You are right...
...but at the same time, if what is considered the highest authority around (with regards to Christianity) is interpreting the bible to allow for soldiers of God, and a place in heaven for those who kill Muslims and burn witches and blasphemers and heretics and the like, it suggests that the book they use as scripture can really be interpreted however they want it to be, and they can pick and choose parts to focus on, from old to new testament. It's much the same with Islam.

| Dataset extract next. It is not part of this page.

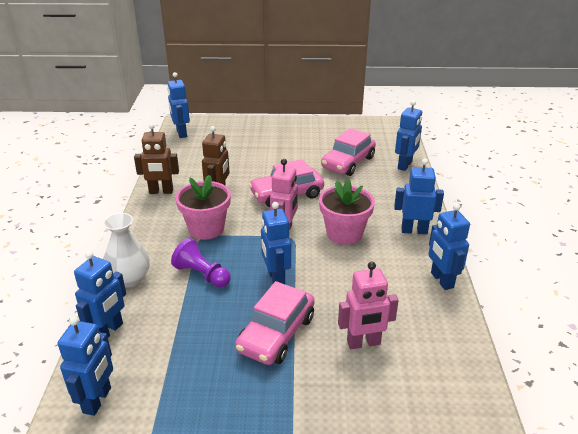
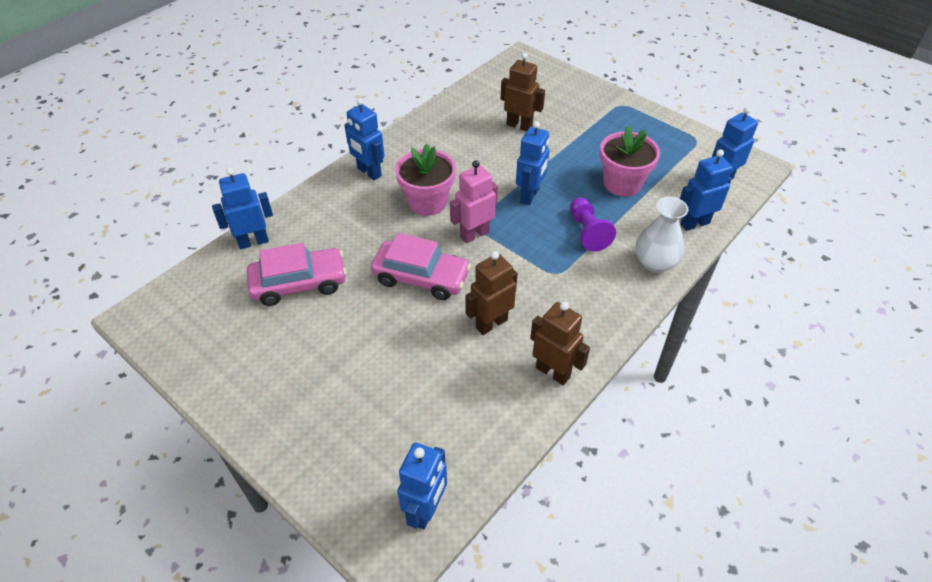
camera: 140 degrees left, 15 degrees up
(206, 228) = (544, 281): pink flower pot -> pink flower pot (622, 183)
(276, 334) = (570, 159): pink car -> none
(363, 343) = (519, 126): pink robot -> brown robot
(441, 280) = (413, 130): blue robot -> none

Christianity gained prominence in the world, not by separating radically from Judaism, as Christ's original teachings would have had it do. Christ wanted to take the power away from the Temple Priests and give it back to the people, much the same as Siddhartha wanted to take the power away from the Brahmin sect and give it back to the people in Buddhism's origins. Both religions gained prominence and many followers by compromising with the religions they were born out of. Christianity, through scripture and the later teachings of people like Paul, merged Christ's teachings with that of Judaism, to make it a more accessible and universal religion, not a religion of selfless ascetics, and it was much the same with how Buddhism developed. A religion of selfless ascetics, where each person has power of self-determination, and the choice of the path they take in following that religion, is a religion that will never grow, will barely survive, is monastic only. It's not a religion that the average person will take up. People don't want to be free to choose, they want to be told what to choose, told how to behave, told how to act. It's easier this way, it's easier to have a fixed path ahead of you. Hence the reason Christianity basically became Judaism 2.0
And this leaves it very open to interpretation for the Church authorities to push almost any agenda they desire.